For centuries, teaching has been acknowledged as one of the most rewarding careers that one can pursue. It is also one of the most complex and intellectually demanding professions as well. Throughout history, teachers have directed the education of students and influenced generations through the interpretation and application of knowledge, skills, and values.
The history of education according to Dieter Lenzen, president of the Freie Universität Berlin 1994, "began either millions of years ago or at the end of 1770". The evolution of education and culture, and human beings as a species, depended on this practice of transmitting knowledge. In pre-literate societies, this was achieved orally and through imitation, (story-telling) and continued from one generation to the next. Later, oral language developed into written symbols and letters, thus increasing the depth and breadth of knowledge that could be communicated exponentially.

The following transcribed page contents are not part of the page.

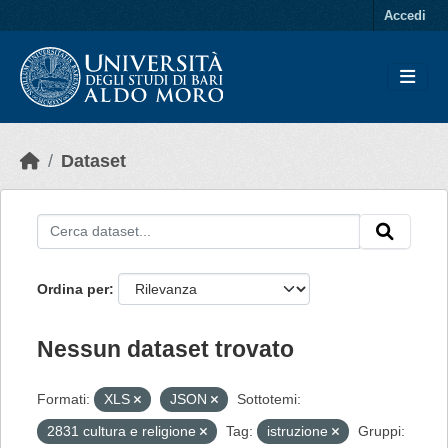
Skip to main content
Accedi
Dataset
Ordina per
Nessun dataset trovato
Formati:
XLS
JSON
Sottotemi:
2831 cultura e religione
Tag:
istruzione
Gruppi:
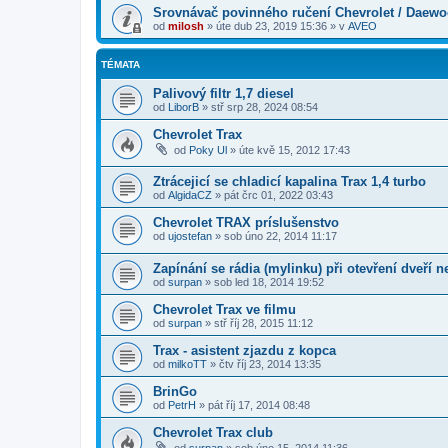
Srovnávač povinného ručení Chevrolet / Daew
od
milosh
»
úte dub 23, 2019 15:36
» v
AVEO
TÉMATA
Palivový filtr 1,7 diesel
od
LiborB
»
stř srp 28, 2024 08:54
Chevrolet Trax
od
Poky Ul
»
úte kvě 15, 2012 17:43
Ztrácejicí se chladicí kapalina Trax 1,4 turbo
od
AlgidaCZ
»
pát črc 01, 2022 03:43
Chevrolet TRAX príslušenstvo
od
ujostefan
»
sob úno 22, 2014 11:17
Zapínání se rádia (mylinku) při otevření dveří n
od
surpan
»
sob led 18, 2014 19:52
Chevrolet Trax ve filmu
od
surpan
»
stř říj 28, 2015 11:12
Trax - asistent zjazdu z kopca
od
milkoTT
»
čtv říj 23, 2014 13:35
BrinGo
od
PetrH
»
pát říj 17, 2014 08:48
Chevrolet Trax club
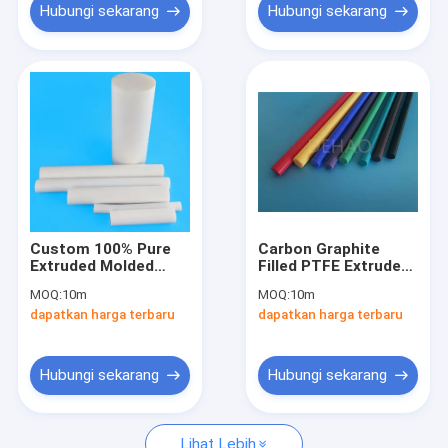
Hubungi sekarang
Hubungi sekarang
Custom 100% Pure
Carbon Graphite
Extruded Molded
Filled PTFE Extruded
Ptfe Rod Untuk Seal
Rod Tahan Suhu
MOQ:
10m
MOQ:
10m
Gasket
Tinggi Anti Statis
dapatkan harga terbaru
dapatkan harga terbaru
Hubungi sekarang
Hubungi sekarang
Lihat Lebih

UNESCO has calculated that in the next 30 years more people will receive formal education than in all of human history thus far.
Employment & Training
Who was your favorite teacher? What made them so special that you remembered and admired them for years to come? Some say they love to teach out of a desire to help children learn and grow. Others say they feel a sense of commitment to the community or the nation, an intellectual fascination with a particular subject (e.g., science or math), or they have been inspired by one of their own teachers. What are your reasons? Whatever your reason may be, now it can be your turn to inspire the next generation of astronauts, nobel prize winners, or even presidents of the Unites States.

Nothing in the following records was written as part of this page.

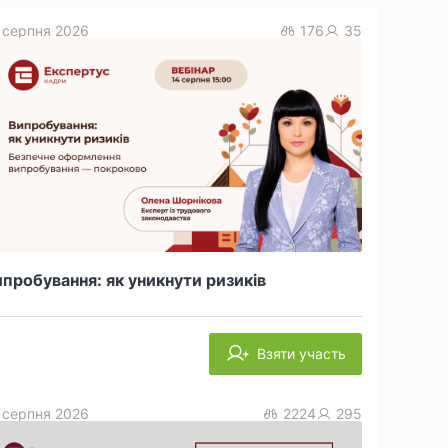
 серпня 2026
176
35
пробування: як уникнути ризиків
Взяти участь
 серпня 2026
2224
295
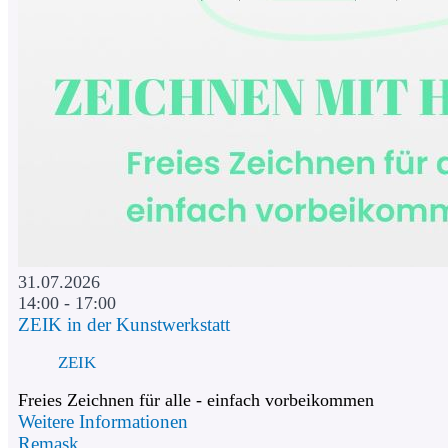
31.07.2026
14:00 - 17:00
ZEIK in der Kunstwerkstatt
ZEIK
Freies Zeichnen für alle - einfach vorbeikommen
Weitere Informationen
Remask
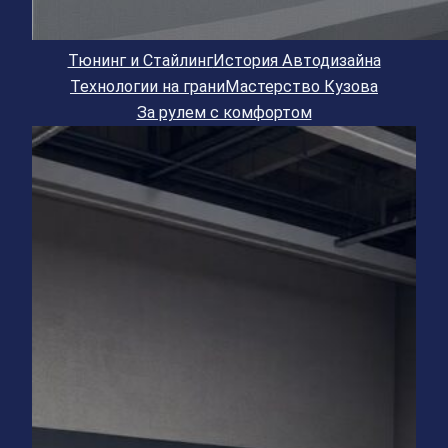
Тюнинг и Стайлинг
История Автодизайна
Технологии на грани
Мастерство Кузова
За рулем с комфортом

Today, teachers play a variety of roles in the classroom including: educator, motivator, guide, role model, coach, and disciplinarian. A teacher must also be prepared for the demands on their time outside of the classroom: grading papers, planning lessons, field trips, school functions, and dealing with a myriad of administrative tasks.
In the state of Oregon, a person who wishes to become a teacher at a state-funded schools must first obtain professional qualifications or credentials from a university or college. When a student completes a teacher preparation program with The Oregon Teacher Standards and Practices Commission (TSPC), the college/university recommends to TSPC that the candidate be awarded a license. In addition to teaching licenses, TSPC also awards licenses for school counselors, school psychologists, school nurses, and school administrators (e.g., assistant principals, principals, superintendents). The TSPC web site is www.tspc.state.or.us.